# READING PASSAGE
━━━━

Breaking up with Amazon…

I’ve always wanted to like Amazon. A million years ago they were a place where you could find all sorts of reading material that your small local bookshop didn’t carry or that they didn’t have much interest in getting for you. Time passes. Things evolve. Amazon is now all things to all people – literally where you can go to but everything including the kitchen sink, listen to streaming radio, or find a bit of in-house produced “prestige television.”

The more Amazon has grown, the larger their catalog of merchandise has become, the worse the overall experience of dealing with them is. Over the last 12 months I’ve received more damaged items and made more returns to them than I have in my entire time as an Amazon customer up to this point. It’s a pity, because Amazon is just so damned convenient. 

I won’t go so far as to say I’m parting company with Amazon – but I can go out of my way to make them a vendor of last resort. Even if that means a bit more inconvenience and expense for me, I’m just petty enough to put my money where my mouth is. I’ve cancelled my subscriptions and know that means spending extra time to find books coming from Powell’s, Barnes & Noble, or searched out from individual used book shops. It means either shlepping out to the local Petco for dog and cat food or finding more consistent online sellers. It means getting use to paying for 2-day shipping in some cases. 

Sure Amazon’s customer service is always quick with a refund or offering up a replacement, but being johnny on the spot with those things shouldn’t be the norm. If they’re not interested in delivering a product not beat to shit or spewed open inside the carton during shipment, they’re not interested in hanging on to at least this one customer. Sure, losing a couple thousand dollars a year in revenue isn’t going to break Amazon, but it’s the one voice I know capitalism understands when echoed by enough mouths… and all because the world’s greatest retailer can’t be bothered by a bit of proper product packaging.

━━━━

# DATASET CONTENT

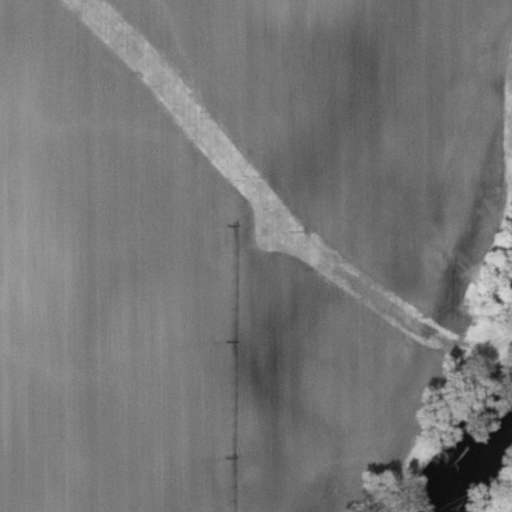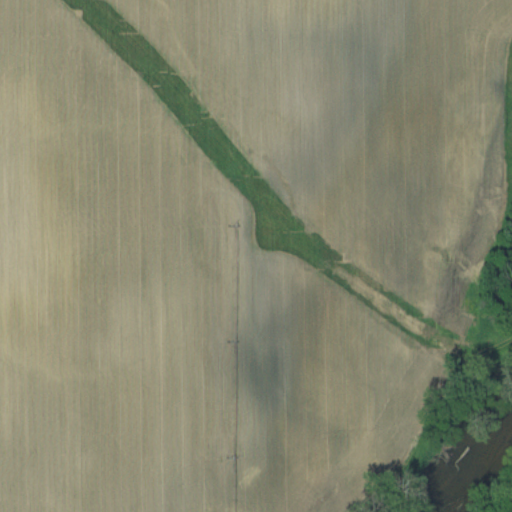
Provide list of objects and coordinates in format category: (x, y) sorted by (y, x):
river: (479, 474)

━━━━

# WHAT YOU NEED TO DO
1: Please transcribe the Amazon post starting at "I’ve always wanted" and ending at "so damned convenient.".
2: Based on the Amazon post, explain in one to three sentences why the writer plans to make Amazon a vendor of last resort.
3: Answer these questions from the Amazon post:
(a) Which sellers does the writer name as other places to find books?
(b) Over what period has the writer received more damaged items than ever before?
(c) How much yearly revenue does the writer say Amazon will lose?

# FINAL ANSWERS
1:
I’ve always wanted to like Amazon. A million years ago they were a place where you could find all sorts of reading material that your small local bookshop didn’t carry or that they didn’t have much interest in getting for you. Time passes. Things evolve. Amazon is now all things to all people – literally where you can go to but everything including the kitchen sink, listen to streaming radio, or find a bit of in-house produced “prestige television.”

The more Amazon has grown, the larger their catalog of merchandise has become, the worse the overall experience of dealing with them is. Over the last 12 months I’ve received more damaged items and made more returns to them than I have in my entire time as an Amazon customer up to this point. It’s a pity, because Amazon is just so damned convenient.

2: Over the last 12 months the writer has received more damaged items and made more returns than in all the earlier years as an Amazon customer, because Amazon won't bother with proper product packaging. The writer reasons that if Amazon isn't interested in delivering products that arrive intact, it isn't interested in keeping this customer.

3:
(a) Powell's, Barnes & Noble, and individual used book shops.
(b) The last 12 months.
(c) A couple thousand dollars a year.